Task directions:
Pick up the passage on Trump's claim of presidential immunity from prosecution after its last sentence and write what comes next.

Selected passage:
---*---

Even if the Court were to side with Trump in its reading of Marbury, that would not be the end of the matter. Remaining issues would be whether the behaviors charged in the Trump indictments were both official governmental actions and discretionary. Some have argued that the question answers itself because presidents are bound by the law and have no discretion to break it. This argument is unlikely to persuade. Not only do presidents arguably have discretion to break some laws, but a president may not know whether laws will be broken when he commands a subordinate to take an action.
Article II Issues
Finally, Trump claims that to open a president up to criminal prosecution after he leaves office poses the danger of inhibiting presidential action to the point where it interferes both with the president’s exercise of his Article II powers and the constitutional scheme for the separation of powers. This is Trump’s strongest argument. If he wins a complete victory, it will probably rest on this rationale.
The argument on this issue is certain to involve an extensive discussion of Nixon v. Fitzgerald. Fitzgerald grew out of an incident in which Arthur Fitzgerald, who today we would call a whistleblower, found himself without a job after offending his superiors by testifying to cost of overruns in an Air Force procurement matter. Nixon, it appears, personally approved of a plan that eliminated Fitzgerald’s position, and Fitzgerald was not offered a comparable position in violation of certain military-related civil service protections he enjoyed. After Nixon left office, Fitzgerald sued Nixon and others for damages attributable to his dismissal. The Supreme Court held that two subordinates who had been involved in the dismissal had only a qualified immunity when sued for what they did, but, by a single vote, the Court held that former presidents enjoyed absolute immunity in civil cases for actions taken while they held office. The Court feared that if former presidents could be sued, they would be harassed by often meritless lawsuits, and that knowing they were personally vulnerable “could distract a President from his public duties to the detriment of not only the President… but also the nation…”
The Fitzgerald majority clearly stated that it was only addressing a president’s vulnerability to post-term civil suits and that its decision had no implications for whether former presidents enjoyed similar immunity from criminal prosecutions. Trump, however, believes that it does. Trump’s attorneys argue that if presidents are immune from civil suits, it follows almost a fortiori that they are immune from criminal prosecution because the threat of being criminally prosecuted is more terrifying than the possibility of having to pay money damages. The predictable result, they claim, is that presidents would be more intimidated than they are in civil cases in the exercise of their Article II powers. Building on Fitzgerald, Trump’s attorneys further argue that unless former presidents are immune from criminal liability, they might be harassed not only by their successors in office but also by politically motivated district attorneys in the various states.

---*---

Records shown:
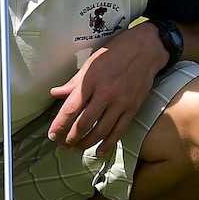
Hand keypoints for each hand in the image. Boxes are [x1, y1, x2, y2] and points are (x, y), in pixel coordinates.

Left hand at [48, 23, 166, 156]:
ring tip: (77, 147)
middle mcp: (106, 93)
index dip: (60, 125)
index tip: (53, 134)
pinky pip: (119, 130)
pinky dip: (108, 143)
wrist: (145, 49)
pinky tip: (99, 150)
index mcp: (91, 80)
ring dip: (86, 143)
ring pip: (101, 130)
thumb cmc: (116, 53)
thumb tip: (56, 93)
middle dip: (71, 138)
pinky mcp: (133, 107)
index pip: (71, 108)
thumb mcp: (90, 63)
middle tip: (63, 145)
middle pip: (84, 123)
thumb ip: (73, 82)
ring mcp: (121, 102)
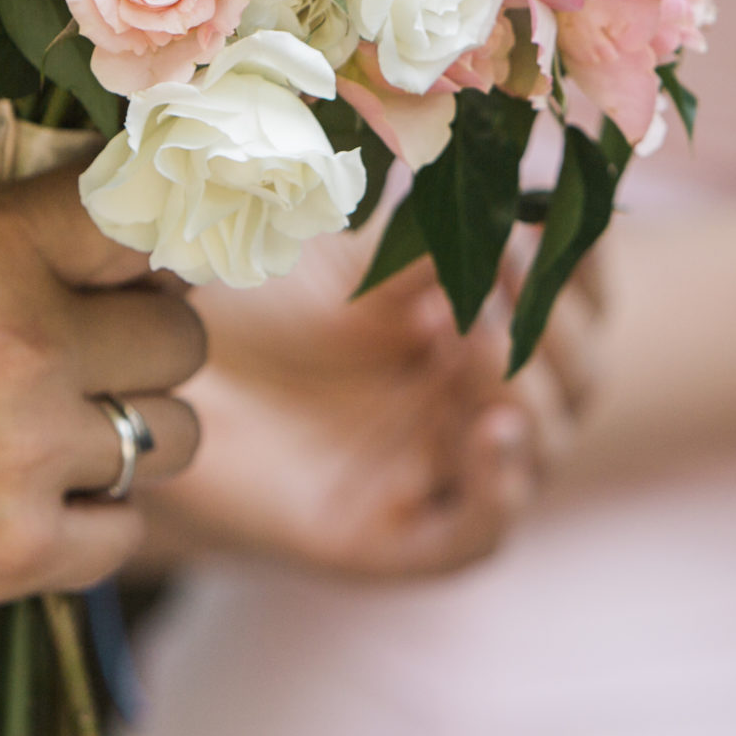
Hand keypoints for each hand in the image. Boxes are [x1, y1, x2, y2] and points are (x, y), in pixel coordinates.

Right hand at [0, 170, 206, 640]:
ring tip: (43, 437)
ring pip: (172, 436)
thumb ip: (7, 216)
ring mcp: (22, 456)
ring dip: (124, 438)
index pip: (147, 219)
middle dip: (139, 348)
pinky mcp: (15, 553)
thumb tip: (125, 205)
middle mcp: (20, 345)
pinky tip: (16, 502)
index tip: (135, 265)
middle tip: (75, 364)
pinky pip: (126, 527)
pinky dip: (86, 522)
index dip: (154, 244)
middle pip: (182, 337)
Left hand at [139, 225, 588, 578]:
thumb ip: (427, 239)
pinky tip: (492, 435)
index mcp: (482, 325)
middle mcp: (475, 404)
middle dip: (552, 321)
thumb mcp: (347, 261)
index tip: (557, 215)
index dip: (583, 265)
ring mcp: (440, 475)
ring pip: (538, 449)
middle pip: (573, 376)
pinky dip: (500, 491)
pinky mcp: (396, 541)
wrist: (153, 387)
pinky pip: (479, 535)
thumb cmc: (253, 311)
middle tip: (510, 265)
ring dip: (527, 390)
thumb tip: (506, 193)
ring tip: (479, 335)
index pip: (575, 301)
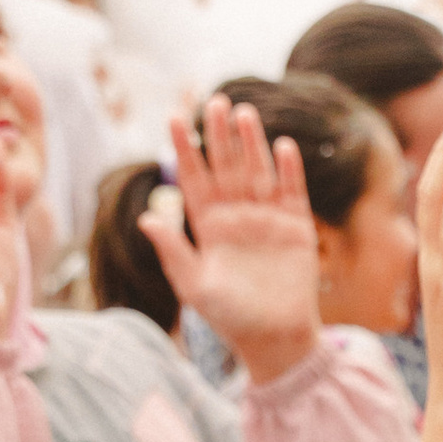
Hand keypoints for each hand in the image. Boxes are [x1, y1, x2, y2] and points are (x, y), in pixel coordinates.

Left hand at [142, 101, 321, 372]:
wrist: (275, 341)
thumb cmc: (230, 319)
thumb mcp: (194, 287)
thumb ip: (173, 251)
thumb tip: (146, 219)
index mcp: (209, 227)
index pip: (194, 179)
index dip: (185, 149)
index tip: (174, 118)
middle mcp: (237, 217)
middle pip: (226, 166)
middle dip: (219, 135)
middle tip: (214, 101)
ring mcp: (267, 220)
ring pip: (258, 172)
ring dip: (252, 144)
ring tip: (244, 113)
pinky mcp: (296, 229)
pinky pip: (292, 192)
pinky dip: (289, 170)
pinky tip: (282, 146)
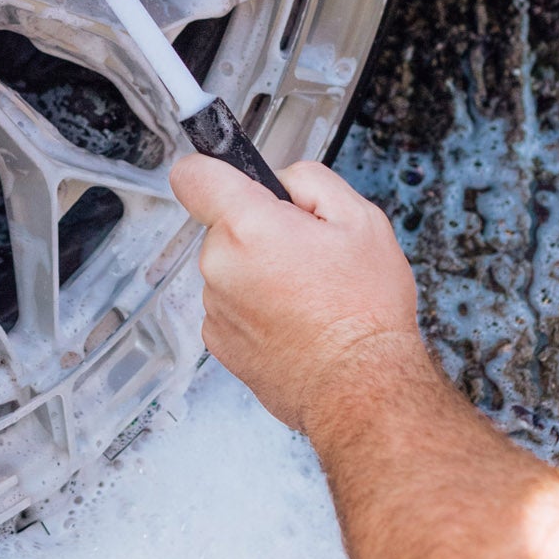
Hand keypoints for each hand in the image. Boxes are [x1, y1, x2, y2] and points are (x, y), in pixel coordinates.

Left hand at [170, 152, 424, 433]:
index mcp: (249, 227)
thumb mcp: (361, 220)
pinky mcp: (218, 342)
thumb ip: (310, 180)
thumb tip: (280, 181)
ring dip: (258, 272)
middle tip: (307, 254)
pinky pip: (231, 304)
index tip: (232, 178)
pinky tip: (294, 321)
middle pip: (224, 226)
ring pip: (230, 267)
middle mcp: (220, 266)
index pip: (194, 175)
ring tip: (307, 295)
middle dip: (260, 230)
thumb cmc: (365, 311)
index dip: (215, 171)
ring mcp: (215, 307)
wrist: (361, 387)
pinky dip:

---*---

Written response:
The government’s response emphasizes laws and precedent. They note that judges who, like the president, are absolutely immune from civil lawsuits based on official actions enjoy no immunity from criminal prosecution. They also point to language in the Constitution that protects members of Congress from being prosecuted for anything they say in the course of a congressional speech or debate. The argument is that since the Constitution’s framers knew how to immunize government officials from criminal prosecution and in fact did so, their failure to provide for presidential immunity reflects a judgment that presidents can be prosecuted for crimes they commit in the course of their official duties. Finally, their assessment of what the differences between civil lawsuits and criminal prosecutions imply is the opposite of that offered by Trump’s attorneys. The government argues that criminal prosecutions implicate the public interest to a far greater extent than civil litigation. Relatively speaking, the costs of immunizing former presidents from civil lawsuits are small even if deserving individuals cannot recover damages, but letting serious crimes go unpunished imposes substantial costs on the nation.
These aspects of the government’s response to the implications of Fitzgerald are well-argued, but the government’s response to Trump’s Article II and separation of powers arguments is weak, probably the weakest part of the government’s brief. They dismiss in a footnote the suggestion that without immunity former presidents may be pursued and harassed by state prosecutors. They support the summary dismissal of this argument by pointing to language in Trump v. Vance holding that the Constitution’s supremacy clause prevents state prosecutors from interfering with a president’s official duties. The problem with this response is that the government has argued throughout its brief that former presidents may be prosecuted for past crimes because they are no longer performing official duties.
The government replies in more detail to the suggestion that without immunity presidents may seek to prosecute their predecessors in office, but their response is not fully convincing. It downplays possible threats by arguing that the criminal justice process has many safeguards against unjustified prosecutions, like the need for indictment by a grand jury and the requirement of proof beyond a reasonable doubt, which the civil law system lacks. Yet, although in theory the criminal justice process is replete with protections for the innocent, the system often falls far short of the ideal. Moreover, even if the criminal process’s safeguards worked as intended, mounting a successful defense can be costly. The government is on firmer ground when it points to the ability of Article III courts, including the Supreme Court, to invalidate politically motivated prosecutions. Still, no person, whether president or plumber, wants to be tried for a crime.
The Meese brief
Ed Meese, Ronald Reagan’s Attorney General, has submitted an amicus brief in which he argues that the special counsel prosecuting the case was, for several different reasons, not properly appointed. If the Court wanted to avoid deciding the difficult constitutional questions the case poses, it could reach out and dispose of the issue by accepting Meese’s argument or, without deciding the issue, it could remand the case to the trial court to assess Meese’s objections. Ducking the presidential immunity question in one of these ways seems unlikely, but it could happen.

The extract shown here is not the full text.